EXERCISE OBJECTIVE: Transcribe the lines below verbatim, skipping the images.

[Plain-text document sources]
Content starts
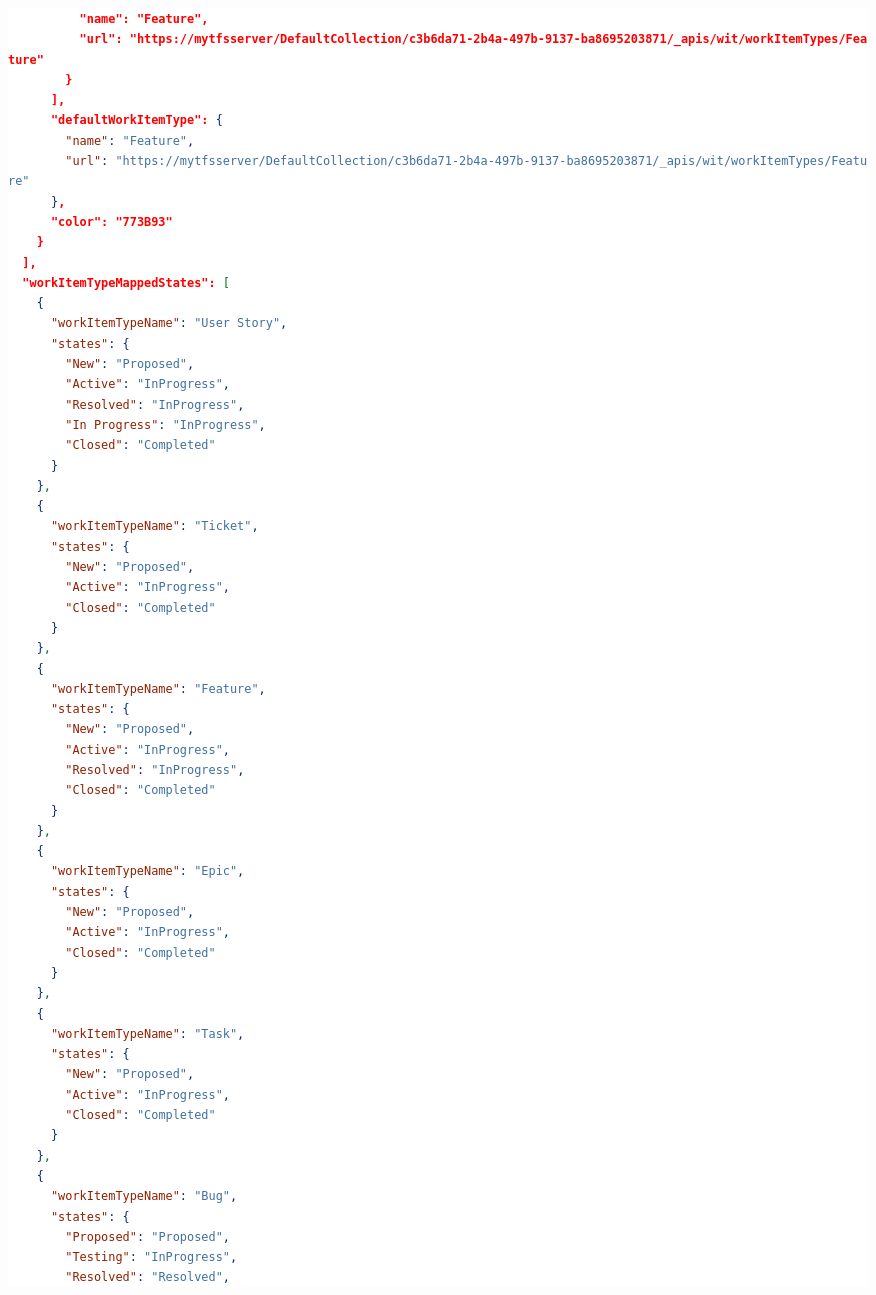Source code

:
 ```json
          "name": "Feature",
          "url": "https://mytfsserver/DefaultCollection/c3b6da71-2b4a-497b-9137-ba8695203871/_apis/wit/workItemTypes/Feature"
        }
      ],
      "defaultWorkItemType": {
        "name": "Feature",
        "url": "https://mytfsserver/DefaultCollection/c3b6da71-2b4a-497b-9137-ba8695203871/_apis/wit/workItemTypes/Feature"
      },
      "color": "773B93"
    }
  ],
  "workItemTypeMappedStates": [
    {
      "workItemTypeName": "User Story",
      "states": {
        "New": "Proposed",
        "Active": "InProgress",
        "Resolved": "InProgress",
        "In Progress": "InProgress",
        "Closed": "Completed"
      }
    },
    {
      "workItemTypeName": "Ticket",
      "states": {
        "New": "Proposed",
        "Active": "InProgress",
        "Closed": "Completed"
      }
    },
    {
      "workItemTypeName": "Feature",
      "states": {
        "New": "Proposed",
        "Active": "InProgress",
        "Resolved": "InProgress",
        "Closed": "Completed"
      }
    },
    {
      "workItemTypeName": "Epic",
      "states": {
        "New": "Proposed",
        "Active": "InProgress",
        "Closed": "Completed"
      }
    },
    {
      "workItemTypeName": "Task",
      "states": {
        "New": "Proposed",
        "Active": "InProgress",
        "Closed": "Completed"
      }
    },
    {
      "workItemTypeName": "Bug",
      "states": {
        "Proposed": "Proposed",
        "Testing": "InProgress",
        "Resolved": "Resolved",
```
Content ends
ANSWER SECTION:
Source code

:
 ```json
          "name": "Feature",
          "url": "https://mytfsserver/DefaultCollection/c3b6da71-2b4a-497b-9137-ba8695203871/_apis/wit/workItemTypes/Feature"
        }
      ],
      "defaultWorkItemType": {
        "name": "Feature",
        "url": "https://mytfsserver/DefaultCollection/c3b6da71-2b4a-497b-9137-ba8695203871/_apis/wit/workItemTypes/Feature"
      },
      "color": "773B93"
    }
  ],
  "workItemTypeMappedStates": [
    {
      "workItemTypeName": "User Story",
      "states": {
        "New": "Proposed",
        "Active": "InProgress",
        "Resolved": "InProgress",
        "In Progress": "InProgress",
        "Closed": "Completed"
      }
    },
    {
      "workItemTypeName": "Ticket",
      "states": {
        "New": "Proposed",
        "Active": "InProgress",
        "Closed": "Completed"
      }
    },
    {
      "workItemTypeName": "Feature",
      "states": {
        "New": "Proposed",
        "Active": "InProgress",
        "Resolved": "InProgress",
        "Closed": "Completed"
      }
    },
    {
      "workItemTypeName": "Epic",
      "states": {
        "New": "Proposed",
        "Active": "InProgress",
        "Closed": "Completed"
      }
    },
    {
      "workItemTypeName": "Task",
      "states": {
        "New": "Proposed",
        "Active": "InProgress",
        "Closed": "Completed"
      }
    },
    {
      "workItemTypeName": "Bug",
      "states": {
        "Proposed": "Proposed",
        "Testing": "InProgress",
        "Resolved": "Resolved",
```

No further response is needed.